Something important to keep in mind is that exercise is not the be-all and end-all of treatment. In fact, doing too much exercise may impair your adrenal glands, causing more inflammation, thereby causing more insulin resistance. Sometimes taking it easy is key, and doing gentle exercises (ie. walking, yoga) will your best bet in your path of healing. 

Exercising Tips

One of my favourite authors, Gretchen Rubin, has some tips when it comes to sticking with exercise. Some of my favourites are:

  • Plan exercise with a friend who will not be happy if you don’t show up

  • If you’re travelling, figure out how you will schedule in some exercise

  • Keep track of how much you exercise (ie. I put stickers on my recycling calendar)

  • Pair activities (ie. Watching Netflix? Exercise at the same time)

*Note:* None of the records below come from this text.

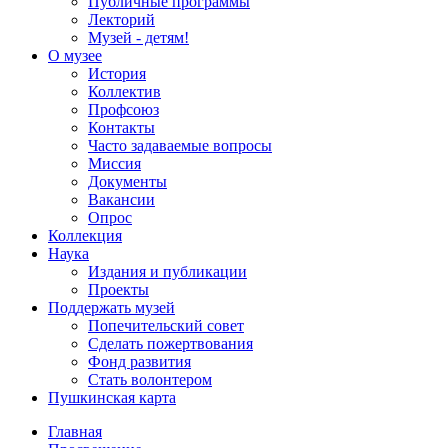
Публичные программы
Лекторий
Музей - детям!
О музее
История
Коллектив
Профсоюз
Контакты
Часто задаваемые вопросы
Миссия
Документы
Вакансии
Опрос
Коллекция
Наука
Издания и публикации
Проекты
Поддержать музей
Попечительский совет
Сделать пожертвования
Фонд развития
Стать волонтером
Пушкинская карта
Главная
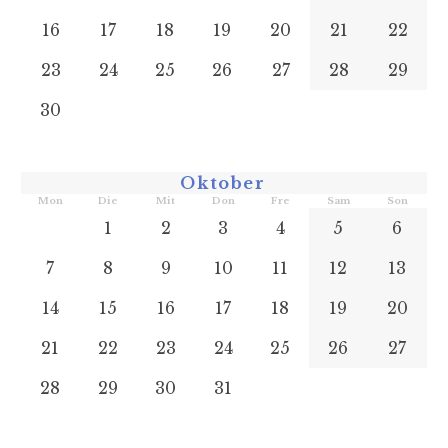
16
17
18
19
20
21
22
23
24
25
26
27
28
29
30
Oktober
Mon
Die
Mit
Don
Fre
Sam
Son
1
2
3
4
5
6
7
8
9
10
11
12
13
14
15
16
17
18
19
20
21
22
23
24
25
26
27
28
29
30
31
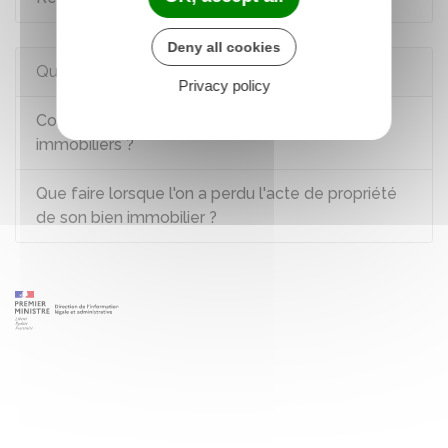
Deny all cookies
Questions ? Réponses !
Privacy policy
Comment obtenir des renseignements
immobiliers ?
Que faire lorsque l'on a perdu l'acte de propriété
de son bien immobilier ?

If you found this information helpful, please sign up for my monthly newsletter called The Flow for great and informative content like this!

References

KOGURE, G., MIRANDA-FURTADO, C., SILVA, R., MELO, A., FERRIANI, R., DE SÁ, M. and REIS, R. (2016). Resistance Exercise Impacts Lean Muscle Mass in Women with Polycystic Ovary Syndrome. Medicine & Science in Sports & Exercise, 48(4), pp.589-598.

Almenning, I., Rieber-Mohn, A., Lundgren, K., Shetelig Løvvik, T., Garnæs, K. and Moholdt, T. (2015). Effects of High Intensity Interval Training and Strength Training on Metabolic, Cardiovascular and Hormonal Outcomes in Women with Polycystic Ovary Syndrome: A Pilot Study. 
PLOS ONE, 10(9), p.e0138793.

COSTA, E., DE SÁ, J., STEPTO, N., COSTA, I., FARIAS-JUNIOR, L., MOREIRA, S., SOARES, E., LEMOS, T., BROWNE, R. and AZEVEDO, G. (2018). Aerobic Training Improves Quality of Life in Women with Polycystic Ovary Syndrome. Medicine & Science in Sports & Exercise, 50(7), pp.1357-1366.

Nidhi, R., Padmalatha, V., Nagarathna, R. and Ram, A. (2012). Effect of a yoga program on glucose metabolism and blood lipid levels in adolescent girls with polycystic ovary syndrome. International Journal of Gynecology & Obstetrics, 118(1), pp.37-41.

Nidhi, R., Padmalatha, V., Nagarathna, R. and Amritanshu, R. (2013). Effects of a Holistic Yoga Program on Endocrine Parameters in Adolescents with Polycystic Ovarian Syndrome: A Randomized Controlled Trial. The Journal of Alternative and Complementary Medicine, 19(2), pp.153-160.